The play deals in part with the vagaries of fame. Oliver Blayds (Jack Ryland) is a British literary institution -- a poet acclaimed as "the last of the Victorians."

That's a mixed blessing for his family, who have always lived small lives in his imposing shadow. Younger daughter Isobel (Lisa Bostnar) has dutifully cared for the poet in his dotage -- giving up on her own dreams of love with a literary critic (Stephen Schnetzer).
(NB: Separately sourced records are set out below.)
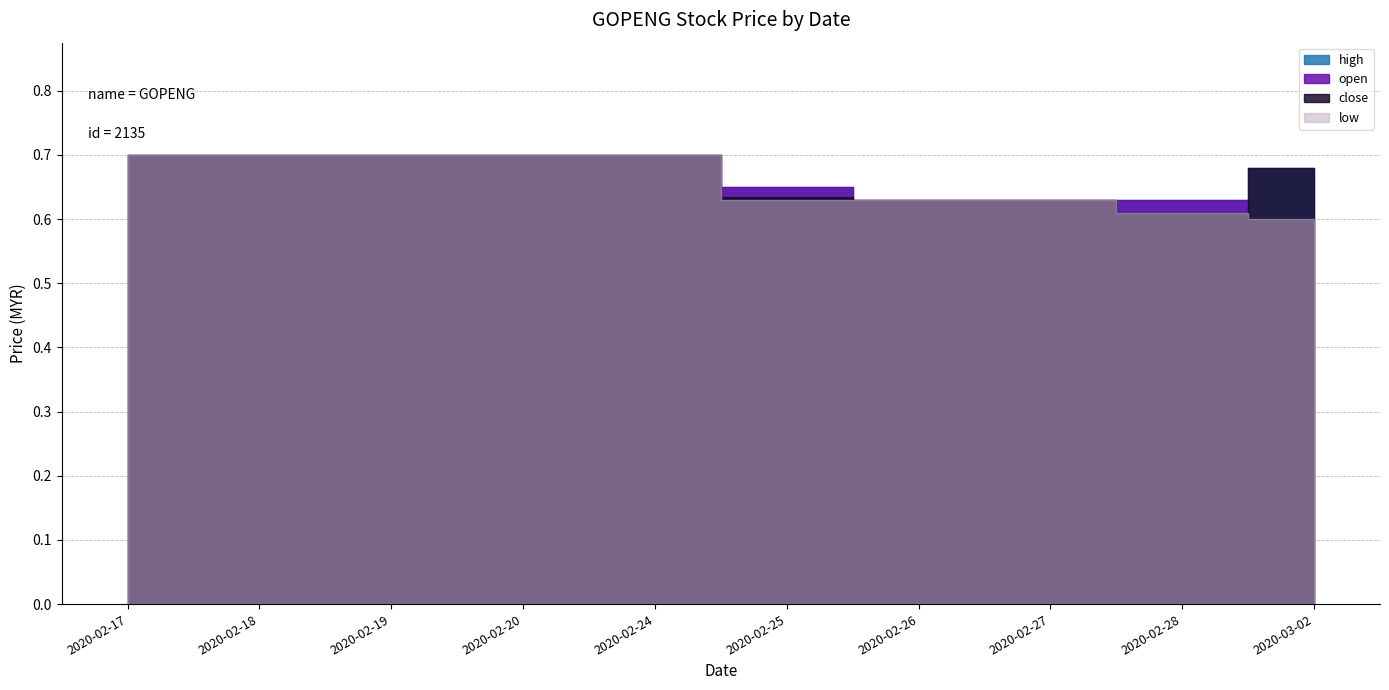

How many low values are between 0 and 1?

10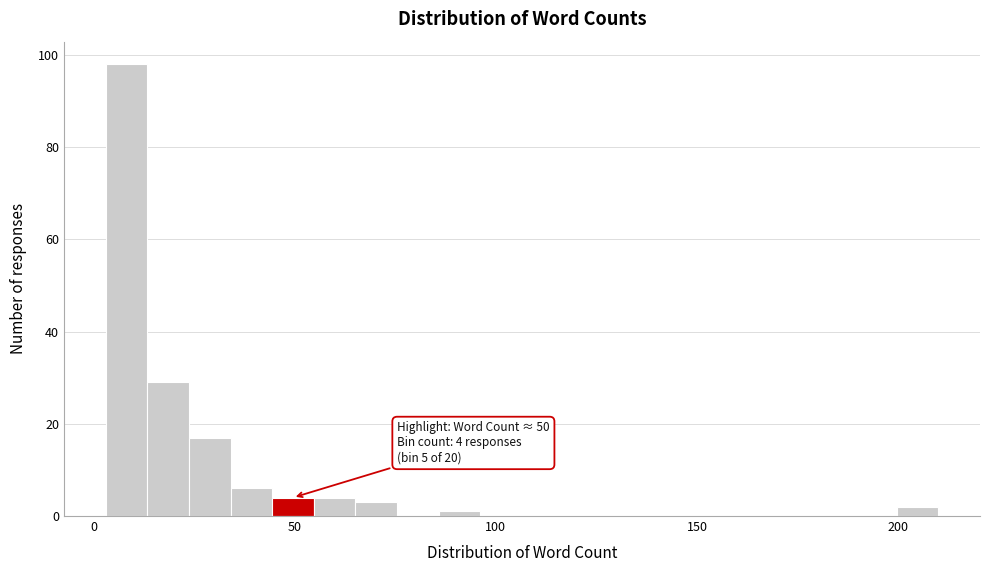

Read against the x-axis, roughly where is the centre of the tallest bar?

10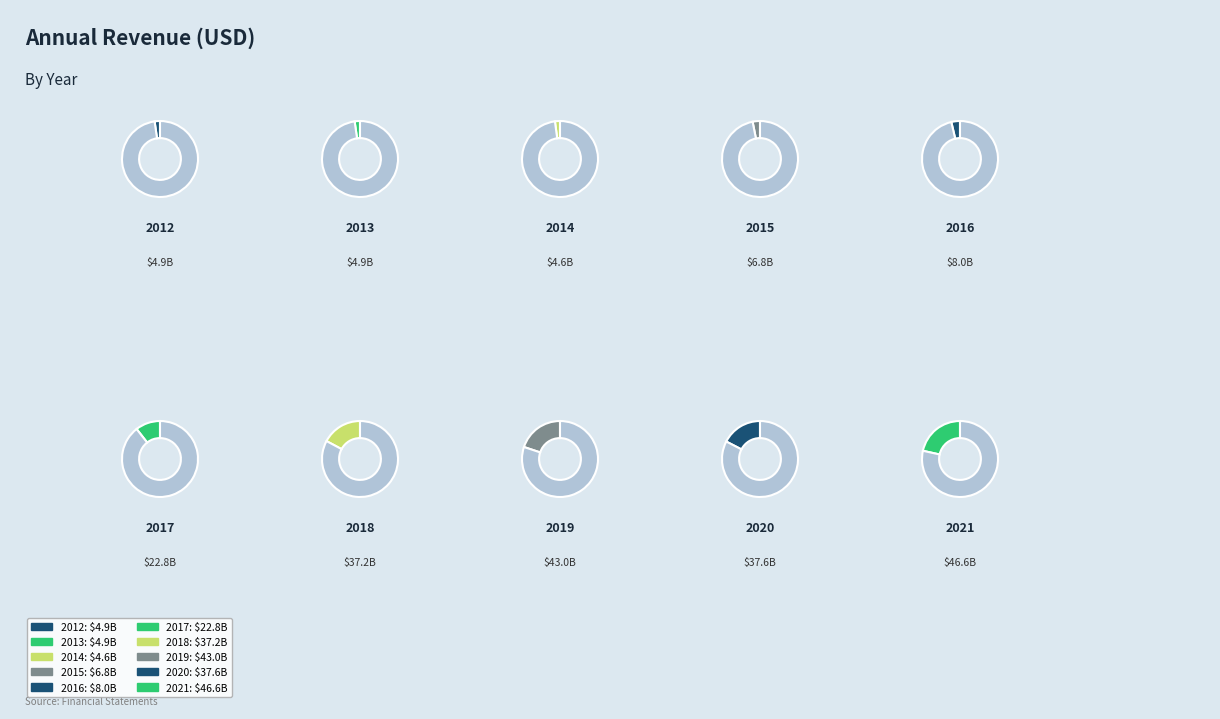

Which category has the smallest portion of the pie?

2014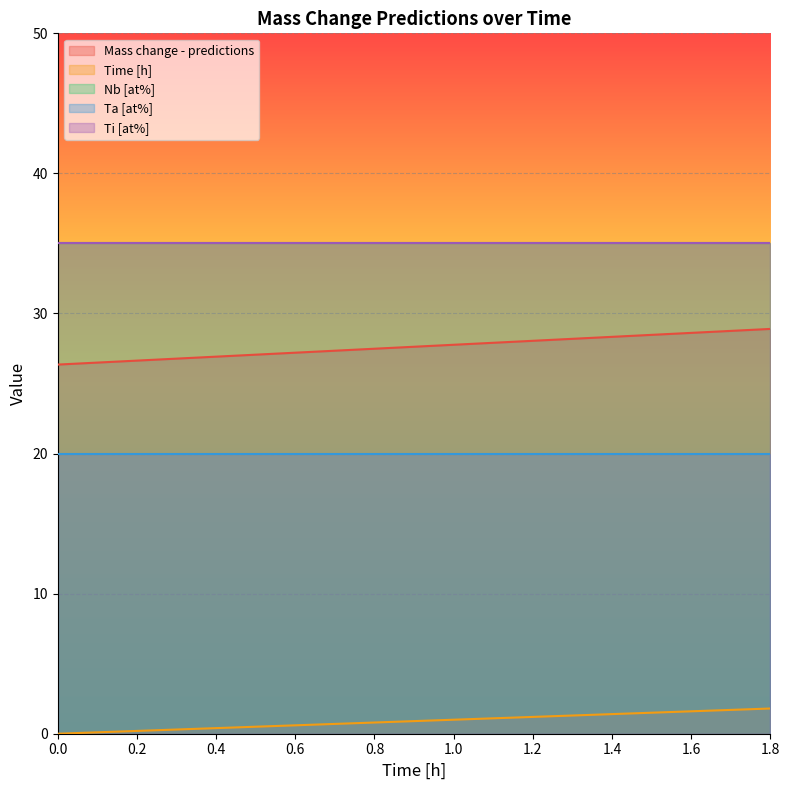

The value of Time [h] at 1.2 is 1.2. True or false?

True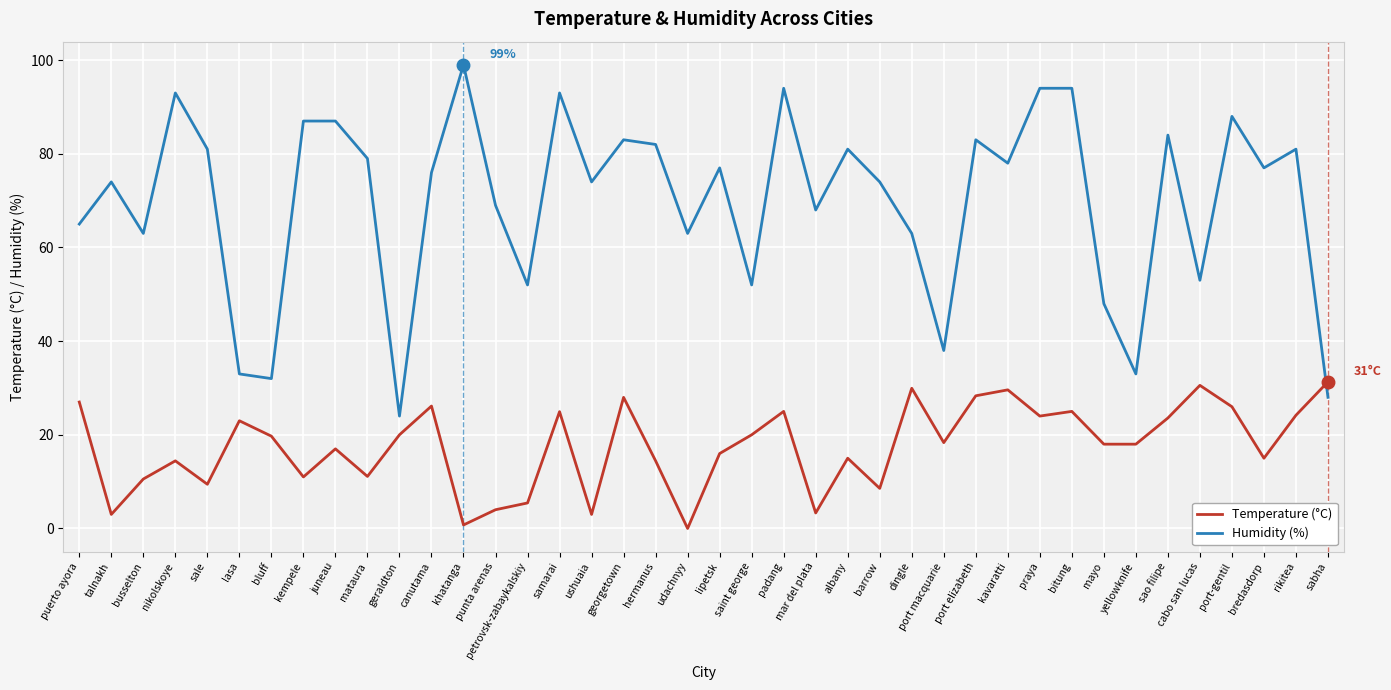

What position from the right is geraldton?

30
Elder daughter Marion (the delightfully dithering Kristin Griffith) has married, but her husband William (Jack Davidson) is Blayds' vassal--a secretary who, Oliver suspects, is eager to publish volumes of posthumus "Blaydsiana." Grandchildren Oliver (James Knight) and Septima (Victoria Mack) have both been absorbed into the cottage industry surrounding Gramps and don't feel free to live life on their own terms.

Then, on his 90th birthday (and the eve of his death), the great man whispers to Isobel a secret that will upend things for all his survivors. What follows is a droll examination of human rationalization and self-preservation. Each of the Blaydses has his or her reason for covering up or exposing Blayds' death-bed confession.

"Are one's motives ever pure?" Isobel wonders at one point. That's a key question posed by "The Truth About Blayds," which is pleasingly acted and artfully directed by Mint artistic director Jonathan Bank.